As a culture of most of women in our setting, when a pregnant woman reaches near term would like to move to mother-in-law or her mother so as to be taken care during those last week’s/days of pregnancy and delivery. However, during follow-up via phone she reported to have given birth to a baby boy 3.2kg 2-months after hospital discharge. There were no complications, and they are all doing well.

Conclusion
Hypocalcemia is under-reported and presentation of hypocalcemia may be confused with other cause of tetanic muscle cramps such as eclampsia, epilepsy, and tetanus. This is contributed by low and poor diet in calcium levels and increased demand during pregnancy as pregnancy advances.

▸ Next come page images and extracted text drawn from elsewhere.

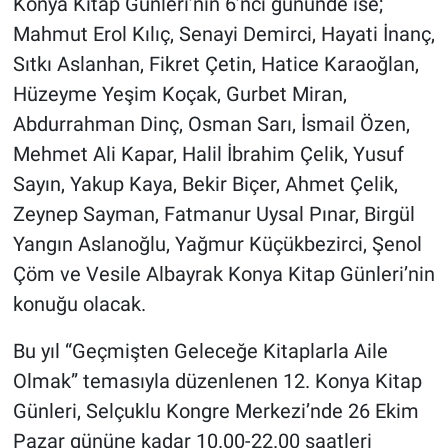
Konya Kitap Günleri’nin 6’ncı gününde ise;
Mahmut Erol Kılıç, Senayi Demirci, Hayati İnanç,
Sıtkı Aslanhan, Fikret Çetin, Hatice Karaoğlan,
Hüzeyme Yeşim Koçak, Gurbet Miran,
Abdurrahman Dinç, Osman Sarı, İsmail Özen,
Mehmet Ali Kapar, Halil İbrahim Çelik, Yusuf
Sayın, Yakup Kaya, Bekir Biçer, Ahmet Çelik,
Zeynep Sayman, Fatmanur Uysal Pınar, Birgül
Yangın Aslanoğlu, Yağmur Küçükbezirci, Şenol
Çöm ve Vesile Albayrak Konya Kitap Günleri’nin
konuğu olacak.
Bu yıl “Geçmişten Geleceğe Kitaplarla Aile
Olmak” temasıyla düzenlenen 12. Konya Kitap
Günleri, Selçuklu Kongre Merkezi’nde 26 Ekim
Pazar gününe kadar 10.00-22.00 saatleri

It is important to emphasize the need for balanced diet during pregnancy and routinely micronutrients supplementation during ANC. This remains vital to the metabolic needs of the pregnant woman and her baby during antenatal period.

Patient’s perspective: The care provided was timely with full explanation of the diagnosis and prognosis was explained to the patient and plan of follow up made.

Acknowledgement: We acknowledge the support of Obstetrics and Gynecological department and Department of internal medicine that was consulted during the management of this patient.

Authors’ contribution: MN and FM played equal roles in the preparation of this case report and management of the patient. The other co-authors contributed to the management of the patient and writing of the case report. All authors read and approved the final manuscript.

Funding: The family member of the patient covered the cost of care offered to this patient and cost to prepare and publish this manuscript was covered by authors.